What you need to do: Reproduce every one of the rows below verbatim, leaving out the pictures.

------ Recorded data ------

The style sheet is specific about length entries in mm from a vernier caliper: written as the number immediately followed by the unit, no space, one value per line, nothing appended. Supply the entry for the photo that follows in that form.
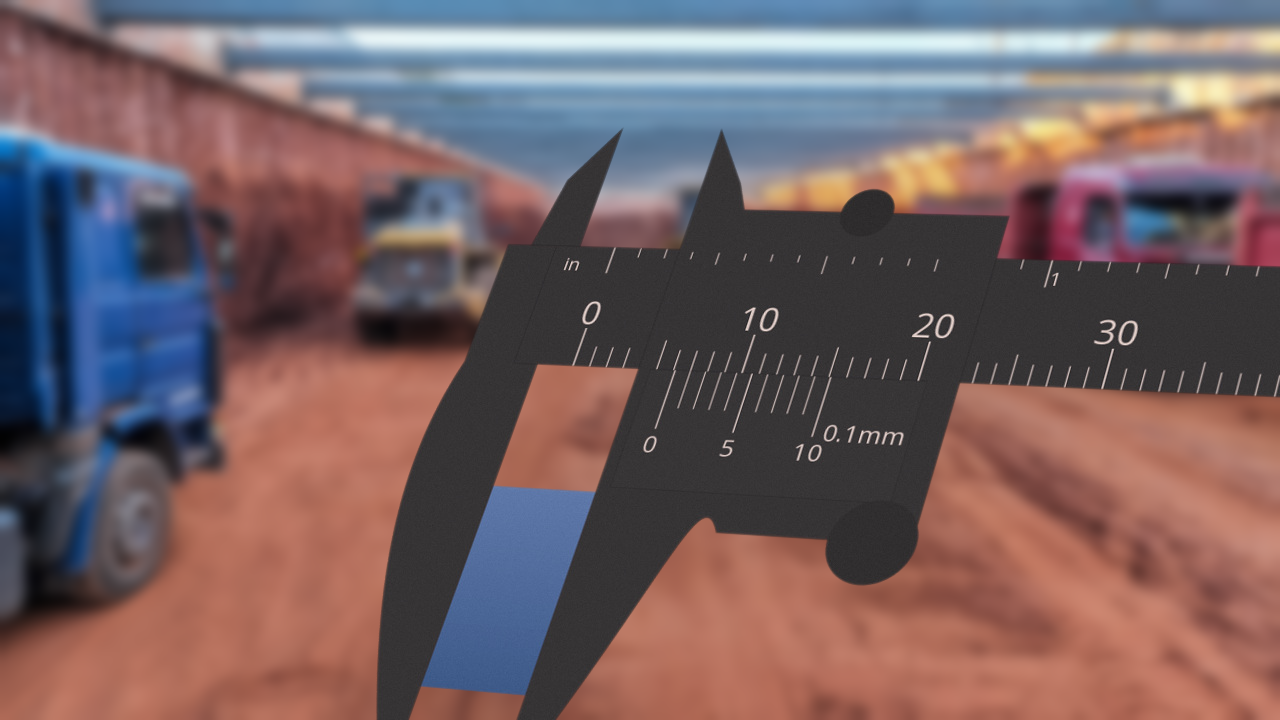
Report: 6.1mm
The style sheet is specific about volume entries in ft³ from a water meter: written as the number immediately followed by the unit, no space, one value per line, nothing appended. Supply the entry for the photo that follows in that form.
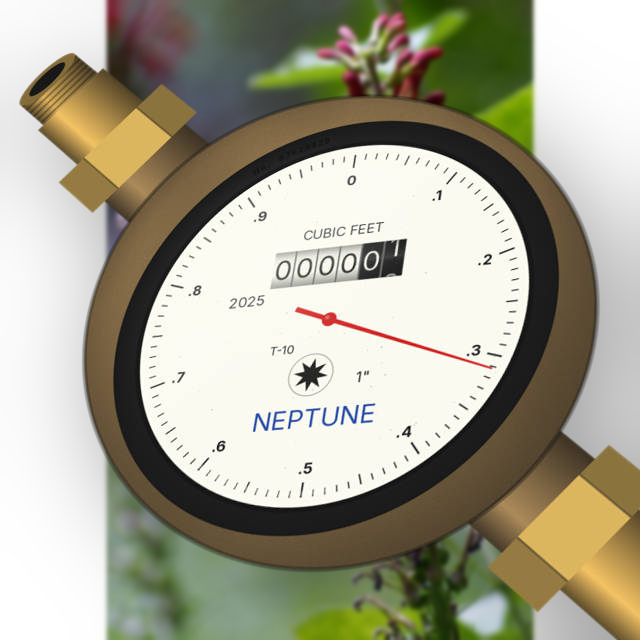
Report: 1.31ft³
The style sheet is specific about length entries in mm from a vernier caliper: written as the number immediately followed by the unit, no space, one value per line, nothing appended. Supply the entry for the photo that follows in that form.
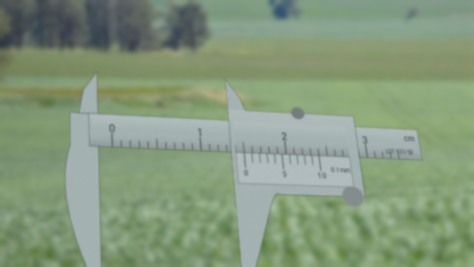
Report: 15.0mm
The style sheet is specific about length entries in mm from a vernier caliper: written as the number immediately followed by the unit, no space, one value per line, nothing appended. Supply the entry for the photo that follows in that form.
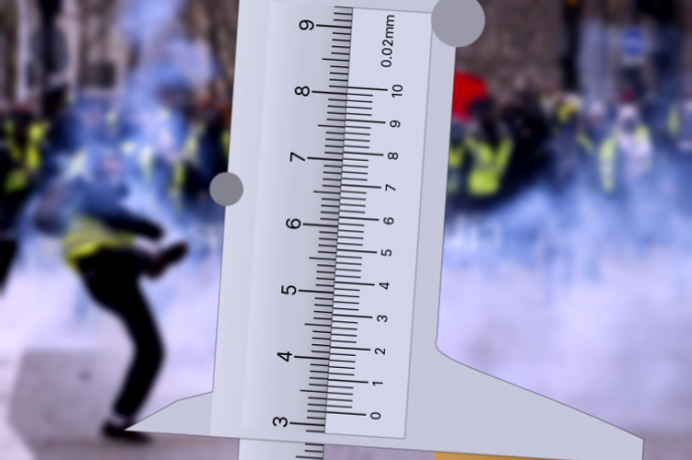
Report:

------

Output for this task:
The style sheet is specific about length entries in mm from a vernier caliper: written as the number immediately followed by the unit, no space, one value per line, nothing appended. Supply the entry for the photo that follows in that form.
Report: 6.1mm
The style sheet is specific about volume entries in ft³ from a water meter: written as the number immediately followed by the unit, no space, one value per line, nothing appended. Supply the entry for the photo that follows in that form.
Report: 1.31ft³
The style sheet is specific about length entries in mm from a vernier caliper: written as the number immediately followed by the unit, no space, one value per line, nothing appended. Supply the entry for the photo that follows in that form.
Report: 15.0mm
The style sheet is specific about length entries in mm from a vernier caliper: written as the number immediately followed by the unit, no space, one value per line, nothing appended. Supply the entry for the photo that follows in that form.
Report:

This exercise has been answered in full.